Wednesday, March 10, 2010
"Food smells good. So what's for dinner?"
"Rogan Josh", I say, with just that touch of airiness.
For unlike things like mutton kadhai, rogan josh has that very nice sound to it. Just say it 'Rogan Josh’. Sounds nice, doesn't it?
"Hmmm, it tastes very delicious", he says. "Hate to burst your bubble though, but this is not authentic rogan josh."
I stare at him, murder in my eyes.
"Rogan Josh", he continues, "does not have any onion or garlic or tomatoes, for that matter."

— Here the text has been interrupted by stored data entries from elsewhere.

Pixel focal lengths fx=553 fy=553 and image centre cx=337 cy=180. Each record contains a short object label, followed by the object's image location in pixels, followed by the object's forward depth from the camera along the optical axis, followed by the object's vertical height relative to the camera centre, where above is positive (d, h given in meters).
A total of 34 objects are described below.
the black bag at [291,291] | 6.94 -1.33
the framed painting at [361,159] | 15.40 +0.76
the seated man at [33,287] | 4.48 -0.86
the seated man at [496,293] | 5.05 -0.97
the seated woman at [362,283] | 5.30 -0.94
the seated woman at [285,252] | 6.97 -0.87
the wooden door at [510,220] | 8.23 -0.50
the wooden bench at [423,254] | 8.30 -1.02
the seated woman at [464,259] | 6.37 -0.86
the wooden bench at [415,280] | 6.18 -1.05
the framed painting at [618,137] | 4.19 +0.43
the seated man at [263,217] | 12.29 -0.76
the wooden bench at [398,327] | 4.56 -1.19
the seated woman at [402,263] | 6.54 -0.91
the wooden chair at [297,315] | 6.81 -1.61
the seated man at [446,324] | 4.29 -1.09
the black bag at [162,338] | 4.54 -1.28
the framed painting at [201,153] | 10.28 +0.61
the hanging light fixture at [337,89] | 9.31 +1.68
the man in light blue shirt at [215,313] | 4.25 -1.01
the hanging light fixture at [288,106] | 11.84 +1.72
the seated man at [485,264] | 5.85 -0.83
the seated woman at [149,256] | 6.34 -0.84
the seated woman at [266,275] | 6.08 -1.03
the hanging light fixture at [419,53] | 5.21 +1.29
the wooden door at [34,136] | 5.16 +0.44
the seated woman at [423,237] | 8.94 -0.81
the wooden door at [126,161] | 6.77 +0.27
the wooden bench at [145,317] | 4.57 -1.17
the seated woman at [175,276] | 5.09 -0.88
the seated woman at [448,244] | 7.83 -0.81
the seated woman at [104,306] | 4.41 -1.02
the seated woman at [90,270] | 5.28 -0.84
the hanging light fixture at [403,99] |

"Really? I can pull out the recipe and prove that this is rogan josh", I claim. "And how", I continue, with a touch of scorn, "Can you be so sure of what rogan josh contains?"
"Because a good friend in college was a Kashmiri Pandit. I have eaten at his place a dozen times. I do know what I am talking about, Kashmiri Pandits don't eat onions or garlic."
I was then convinced that he had a point. And that set me off on a quest for the recipe of the 'authentic' rogan josh. (Of course, my friend was of no help in sourcing the recipe from his friend's mom. He had lost touch with him years ago).
Thank God, they invented google! With help from here and here, this is my version of rogan josh.
And while I am not laying claim to any authenticity, all I can say is when that same friend came over again, he thought that (finally) I had got it right!
Rogan josh has a very flavourful gravy with a very subtle taste from the use of various dry spices. If you are a vegetarian, use baby eggplants in place of the meat; the cooking time for the eggplant will be considerably less.
Goat meat/Lamb: 750 gms
Asafoetida: 1.5 tsps
Dry spice powders - Dried ginger powder, fennel seed powder, coriander seed powder: 1 tbsp each
Kashmiri red chilli powder: 2 tsps
Grated ginger: 1 tsp
Whole garam masala:
Cinnamon: a 2" piece
Cloves: 8 nos
Black cardamom: 4 nos
Green cardamom: 3 nos
Black peppercorns: 6
Yogurt: 3/4 cup (the yogurt has to be at room temperature)
Ghee: 4 tbsps
Salt: to taste
Saffron: 1 pinch, soaked in a tbsp of rosewater
Heat ghee and add the whole garam masala, saute for 30 seconds. Add 3/4 tsp of asafoetida and saute another 30 seconds.
Add 1 tsp of red chilli powder and immediately add the meat, stirring till the pieces are evenly browned on all sides. The meat will leave water, keep stirring till all the water has dried up. This will take about 12-15 minutes.
Meanwhile, whisk all the dry spice powders into the yogurt and add this to the lamb after the water has dried up. Stir till the yogurt has dried up and the masala coats the meat.
Add 2 cups of warm water, the grated ginger, the remaining asafoetida and the salt. Cover and cook on a very low flame till the meat is tender.
Remember we used only half the red chilli powder? Once the meat is cooked, add in the remaining red chilli powder, increase the heat and bring to a rapid boil. Your gravy will now look a fiery red with a thin film of oil on top.
Stir in the saffron soaked rosewater, cover and let the curry rest for a couple of hours so that all the flavours get infused into the meat.
Resist all temptation to cook it in a pressure cook. The flavours come out best when the meat is cooked over low heat. In fact, I transfer mine to a slow cooker when I add the water and cook it for about 5 hrs. Seriously, I do.
Rogan josh has a deep red colour that it gets from the use of ratanjot, a herb grown in Kashmir. If you manage to get some, add a tsp after the meat has cooked along with the remaining chilli powder.
I normally leave the cooked meat overnight in the fridge, I think it tastes better the next day. It also helps in another way - in the fridge, the ghee solidifies. Scoop that out with a spoon before heating.
Forget the rotis and the parathas, rogan josh is best had with plain white rice.
It is not just about the ingredients or the recipe, good food happens when it is served with love!!